'''
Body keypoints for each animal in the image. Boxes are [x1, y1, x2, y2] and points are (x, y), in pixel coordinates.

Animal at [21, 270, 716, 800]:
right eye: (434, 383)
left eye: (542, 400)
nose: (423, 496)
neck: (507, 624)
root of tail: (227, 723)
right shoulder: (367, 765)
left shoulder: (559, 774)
'''
'''
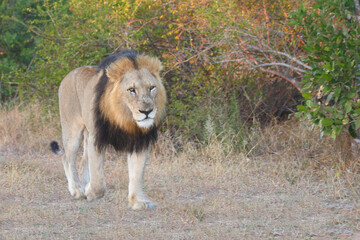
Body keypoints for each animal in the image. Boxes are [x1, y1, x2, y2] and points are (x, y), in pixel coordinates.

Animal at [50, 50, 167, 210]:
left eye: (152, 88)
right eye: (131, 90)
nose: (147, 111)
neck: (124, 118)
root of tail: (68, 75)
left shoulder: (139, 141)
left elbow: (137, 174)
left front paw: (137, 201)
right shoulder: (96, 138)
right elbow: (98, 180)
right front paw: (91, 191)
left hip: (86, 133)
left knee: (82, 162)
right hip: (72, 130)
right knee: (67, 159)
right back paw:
'''
Instructions to follow> In the entries above, which lines hold the word "right"? Copy them out.

Solved problem>
right eye: (434, 383)
right shoulder: (367, 765)
right eye: (131, 90)
right shoulder: (96, 138)
right elbow: (98, 180)
right front paw: (91, 191)
right hip: (72, 130)
right knee: (67, 159)
right back paw:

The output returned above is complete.